**Selected excerpt:**
○ ○ ○ ○
One time they demanded of her father a deposit of NIS 30,000 so
that he could accompany her.F. was supposed to have returned to
Sheba for treatment on September 14.
There was a closure and her application was refused. They promised
her a permit for September 19. In the meantime, her condition deteriorated,
her pain increased and her breathing became labored. She contacted
the physicians' association and begged to be allowed to return to
the hospital.At Sheba they said she should come as soon as possible.
On September 14, Physicians for Human Rights applied to the humanitarian
hotline of the Liaison and Coordination Administration with a request
that she receive an entry permit. The permit arrived only on the
following day at 6 in the evening, restricted to that same day and
without an accompanying person.
It was evening and F. was no longer able to travel by herself. The
following day the validity of the permit had already expired.At
the association they decided to wait until Sunday, for which the
permit had already been promised. On Sunday, the permit did not
arrive until evening. In turns out that it was necessary to submit
a renewed application.
On Monday there was a delay on the Palestinian side, which was late
in resubmitting her medical documents. Her changes of going out
on Monday were scotched, as well.Last Tuesday, at 3:30 in the afternoon,
the telephone call came with the news that a permit had been given
for the patient and her mother. F. set out for the roadblock with
her mother. For hours she sat debilitated on the ground and waited.
Finally she was called to go through the metal detector.
The soldiers shouted to her from a distance that she had "something
in her chest" and ordered her to strip in front of them. She
stood there wearing only an undergarment, her mother burst out crying
at the sight of her sick, humiliated daughter and the soldiers scolded
her to shut up. Finally an officer came, reprimanded the soldiers
and ordered F. to get dressed immediately.
○ ○ ○ ○
**What to produce:**
Extend the account of F.'s efforts to return to Sheba for treatment, picking up after its final sentence. The entries that follow come from a separate source and have no connection to the text.
○ ○ ○ ○
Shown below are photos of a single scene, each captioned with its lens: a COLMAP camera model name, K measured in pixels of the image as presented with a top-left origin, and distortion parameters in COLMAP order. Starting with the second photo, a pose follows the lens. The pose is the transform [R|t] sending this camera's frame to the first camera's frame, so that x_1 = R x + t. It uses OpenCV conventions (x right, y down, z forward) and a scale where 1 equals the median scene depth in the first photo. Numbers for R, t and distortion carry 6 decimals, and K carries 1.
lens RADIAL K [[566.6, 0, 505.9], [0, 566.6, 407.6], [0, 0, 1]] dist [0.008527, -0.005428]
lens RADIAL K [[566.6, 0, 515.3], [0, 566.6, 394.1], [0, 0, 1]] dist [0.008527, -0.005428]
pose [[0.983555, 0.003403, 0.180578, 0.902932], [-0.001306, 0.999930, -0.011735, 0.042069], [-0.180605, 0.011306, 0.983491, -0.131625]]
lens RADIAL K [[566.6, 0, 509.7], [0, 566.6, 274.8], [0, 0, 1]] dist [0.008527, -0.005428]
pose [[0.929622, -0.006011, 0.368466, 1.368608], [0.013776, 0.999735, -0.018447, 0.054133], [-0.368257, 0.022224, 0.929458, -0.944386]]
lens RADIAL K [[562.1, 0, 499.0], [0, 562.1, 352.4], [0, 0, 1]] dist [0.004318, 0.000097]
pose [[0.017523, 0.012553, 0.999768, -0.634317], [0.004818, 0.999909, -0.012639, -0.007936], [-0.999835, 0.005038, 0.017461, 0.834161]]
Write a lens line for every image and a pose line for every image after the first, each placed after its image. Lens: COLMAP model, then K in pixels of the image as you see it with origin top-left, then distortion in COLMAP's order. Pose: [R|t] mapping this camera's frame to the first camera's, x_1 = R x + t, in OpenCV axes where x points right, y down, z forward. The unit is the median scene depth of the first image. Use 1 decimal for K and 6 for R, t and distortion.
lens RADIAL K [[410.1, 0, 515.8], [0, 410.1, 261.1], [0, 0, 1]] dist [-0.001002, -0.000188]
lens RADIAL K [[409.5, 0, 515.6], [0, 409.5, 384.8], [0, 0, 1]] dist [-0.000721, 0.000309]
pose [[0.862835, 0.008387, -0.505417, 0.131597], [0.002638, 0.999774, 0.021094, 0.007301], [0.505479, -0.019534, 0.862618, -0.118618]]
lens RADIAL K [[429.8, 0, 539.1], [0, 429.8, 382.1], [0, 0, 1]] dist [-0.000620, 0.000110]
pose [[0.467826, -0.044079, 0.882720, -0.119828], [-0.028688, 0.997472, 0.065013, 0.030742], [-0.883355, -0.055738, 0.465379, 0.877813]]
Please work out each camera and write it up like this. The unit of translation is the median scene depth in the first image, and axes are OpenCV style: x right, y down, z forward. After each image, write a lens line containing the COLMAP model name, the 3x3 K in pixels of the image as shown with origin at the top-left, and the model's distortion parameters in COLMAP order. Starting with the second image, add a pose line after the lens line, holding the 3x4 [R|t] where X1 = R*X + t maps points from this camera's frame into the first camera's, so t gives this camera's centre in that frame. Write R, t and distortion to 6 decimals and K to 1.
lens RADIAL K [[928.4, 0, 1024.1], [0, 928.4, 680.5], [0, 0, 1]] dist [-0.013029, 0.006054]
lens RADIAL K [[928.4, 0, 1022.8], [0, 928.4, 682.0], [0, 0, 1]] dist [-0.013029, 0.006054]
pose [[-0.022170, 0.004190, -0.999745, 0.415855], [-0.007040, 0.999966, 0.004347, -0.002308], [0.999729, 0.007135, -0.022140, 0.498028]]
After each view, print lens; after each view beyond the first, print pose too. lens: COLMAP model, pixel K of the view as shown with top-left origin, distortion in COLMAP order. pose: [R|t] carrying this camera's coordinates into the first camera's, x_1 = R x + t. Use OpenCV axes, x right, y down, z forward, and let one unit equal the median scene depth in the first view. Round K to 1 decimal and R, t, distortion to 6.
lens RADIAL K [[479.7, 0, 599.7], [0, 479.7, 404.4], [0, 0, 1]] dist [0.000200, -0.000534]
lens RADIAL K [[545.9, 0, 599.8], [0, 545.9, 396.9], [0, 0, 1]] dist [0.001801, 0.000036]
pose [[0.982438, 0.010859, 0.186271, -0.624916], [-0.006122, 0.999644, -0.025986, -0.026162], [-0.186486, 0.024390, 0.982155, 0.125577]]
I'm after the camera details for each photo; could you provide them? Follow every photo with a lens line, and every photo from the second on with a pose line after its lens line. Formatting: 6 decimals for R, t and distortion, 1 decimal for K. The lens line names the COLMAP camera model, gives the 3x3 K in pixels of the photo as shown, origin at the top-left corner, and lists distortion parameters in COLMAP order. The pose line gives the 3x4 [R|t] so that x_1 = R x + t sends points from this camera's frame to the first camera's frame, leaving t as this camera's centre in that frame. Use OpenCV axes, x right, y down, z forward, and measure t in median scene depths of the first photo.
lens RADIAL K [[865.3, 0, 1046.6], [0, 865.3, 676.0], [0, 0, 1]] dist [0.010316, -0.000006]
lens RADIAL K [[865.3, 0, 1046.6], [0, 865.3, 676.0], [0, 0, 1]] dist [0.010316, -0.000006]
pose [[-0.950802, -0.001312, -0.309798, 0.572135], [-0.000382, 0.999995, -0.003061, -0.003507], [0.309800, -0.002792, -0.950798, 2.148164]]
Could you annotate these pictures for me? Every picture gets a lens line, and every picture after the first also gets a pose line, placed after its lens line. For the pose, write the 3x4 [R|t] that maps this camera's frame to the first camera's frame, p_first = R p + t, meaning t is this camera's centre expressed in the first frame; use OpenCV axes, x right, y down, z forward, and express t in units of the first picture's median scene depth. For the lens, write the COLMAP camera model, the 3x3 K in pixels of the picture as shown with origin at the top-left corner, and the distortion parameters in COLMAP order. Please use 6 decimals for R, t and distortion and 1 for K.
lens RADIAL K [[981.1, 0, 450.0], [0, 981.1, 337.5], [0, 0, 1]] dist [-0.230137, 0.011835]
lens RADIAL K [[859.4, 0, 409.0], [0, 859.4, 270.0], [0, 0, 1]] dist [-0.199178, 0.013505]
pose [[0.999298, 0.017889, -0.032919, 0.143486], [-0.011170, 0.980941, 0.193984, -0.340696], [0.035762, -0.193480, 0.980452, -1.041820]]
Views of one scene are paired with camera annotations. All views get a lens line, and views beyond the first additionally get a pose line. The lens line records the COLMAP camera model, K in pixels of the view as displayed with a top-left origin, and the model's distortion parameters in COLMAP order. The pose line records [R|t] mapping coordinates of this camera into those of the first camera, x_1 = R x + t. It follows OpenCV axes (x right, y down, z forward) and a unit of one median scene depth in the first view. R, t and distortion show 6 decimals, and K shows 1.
○ ○ ○ ○
**Response to this task:**
F. has had a mastectomy. At 8 P.M. the Liaison and
Coordination Administration informed Physicians for Human Rights
that there was "a security problem" with F. The soldiers
suspected her of carrying explosives in her chest. For some reason
they had not arrested her, but had sent her
home. Apparently it was the prosthetic breast that had set off the
metal detector.
From that moment a danse macabre began, the end
of which is not in sight.
MK Yossi Sarid (Yahad), one of the few Knesset members
who has taken an interest and tried to help, contacted the defense
minister's bureau that same evening. At the bureau they asked for
documents concerning F.'s prosthesis. The minister's adviser phoned
Dr. Danny Rosen, who knows F. well, and asked about the kind of
material on her body. At the bureau they also asked for a guarantee
in F.'s handwriting that she would come to the roadblock without
the prosthesis. This guarantee was given. Day followed day, and
yet another phone call and yet another request for a form, and F.
is still stuck in Gaza, her suffering increasing and her chances
running out.
The Israel Defense Forces spokesman says that, "in
light of a number of attempts by terrorists to enter Israel in the
guise of needing medical
treatment, the IDF must be extra cautious with regard to anyone
who does not pass the security check, even if he has the appropriate
medical documents in his possession. The claim concerning inappropriate
conduct by the soldiers at the crossing point has been investigated
and found to be without any basis. However, the consideration of
the request by the senior command levels is still underway."No
danger of a suicide terrorist can justify such behavior. It is possible
to protect ourselves against female terrorists without losing our
humanity.
F.'s story is not exceptional, even if part of it is particularly
shocking; there are hundreds of Palestinian patients in a similar
condition and every injustice always has a security excuse. There
is terror, everyone is only carrying out orders and they are going
by the book. But a book that prevents medical treatment to dying
patients, hassles them and humiliates them, is a wicked book, and
a society in which only the metal detector speaks is a sick society.